Sayfa alıntısı ::
____

Tom Sawyer bir gün okula geç kalır. Öğretmen niçin geciktiğini sordu­ğunda, Huck isimli bir çocukla kavga ettiğini anlatır. Öğretmen Tom’u döver ve kızlara ayrılan sıralardan birine oturtur. Tom da, gidip Becky’nin yanına oturur. Silginin üzerine “seni seviyorum” diye yazar. Tom, derste aldığı ceza sonrası Becky ile tanışma fırsatı bulmuş ve Becky’nin yanına oturmuştur. Bir şekilde Becky’i etkilemiş ve onun gönlünü çalmıştır. Bu iki çocuk okul dışında da vakit geçirmeye başlamıştır. Tom Becky’e evlenme teklif etmiş ve kendilerince nişanlanmışlardır. Tom, eski sevgilisi Amy ile de nişanlandığını ağzından kaçırınca Becky, Tom’a çok sinirlenmiş ve onu yanından kovmuştur.

Canı sıkılan Tom gezerken kasabanın en sevilmeyen çocuğu Huck ile karşılaşır. Huck’ın elinde bir ölü kedi vardır. İki kafadar arkadaş olur ve ölü kedinin siğillerden kurtardığına inandıkları için de dolunay sırasında kedi ile beraber mezarlığa gitmeye karar verirler. Mezarlıktayken karanlıktan birtakım sesler duyarlar ve kasabanın en azılı haydutlarından olan Muf Potter’ı, Kızılderili Co’yu ve Doktor Robinson’u bir mezarı kazarken görürler. Haydutlar, Doktor Robinson’dan para isteyince kavga çıkar. Beklenmedik bir şekilde Kızılderili Co Potter’a vurur ve Potter bayılır. Co, doktoru kalbinden bıçaklar ve bıçağı Potter’ın eline tutuşturur. Potter uyandığında zaten sarhoş olmasının verdiği etkiden dolayı cinayeti kendisinin işlediğini kabul eder. Çok korkan çocuklar, olay yerinden koşarak kaçarlar.

____

Girdi verileri ::

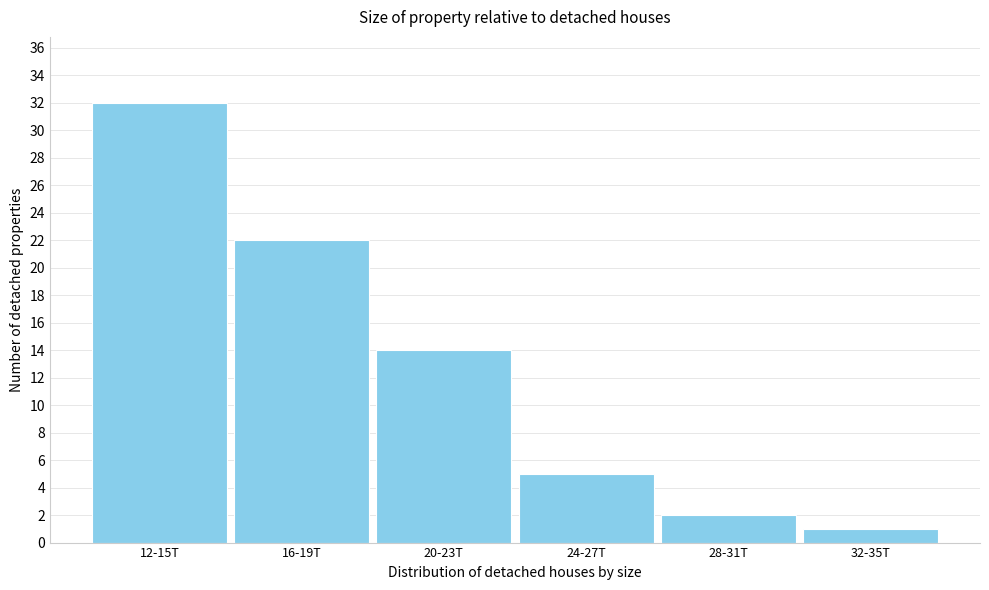

Reading right to left, extract all data points from this chart.

1	2	5	14	22	32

____

Görev maddesi ::
Tom Sawyer özetini son cümlesinden sonra sürdürün.

Alıştırma cevabı ::
Tom evde mutlu değildir. Becky ile aralarının da bozuk olması iyice canını sıkmaktadır. Tom, buralardan uzaklaşmayı ve büyük bir adam olmayı kafasına koymuştur. Huck ile beraber korsan olmaya karar verirler. Tom’un kankası olan Joe Harper’ı da yanlarına alarak gece yarısı adaya doğru sandalla yola çıkarlar. Günlerin geçmesi üzerine bütün kasaba bu çocukların nehirde boğulduğuna inanmış ve büyük bir üzüntü içinde cenaze töreni düzenlemeye karar vermişlerdir.

Tom, arkasından kimin ne kadar üzülmüş olduğuna merak eder ve bir gece yarısı eve gider. Teyzesinin harap haline çok üzülen Tom adaya döner ve ada şartlarından bıkmış olan üç çocuk geriye dönmeye karar verirler. Pazar günü kilisede düzenlenen cenaze törenine giderler. Önce herkes çok sevinir fakat daha sonra çok kızarlar.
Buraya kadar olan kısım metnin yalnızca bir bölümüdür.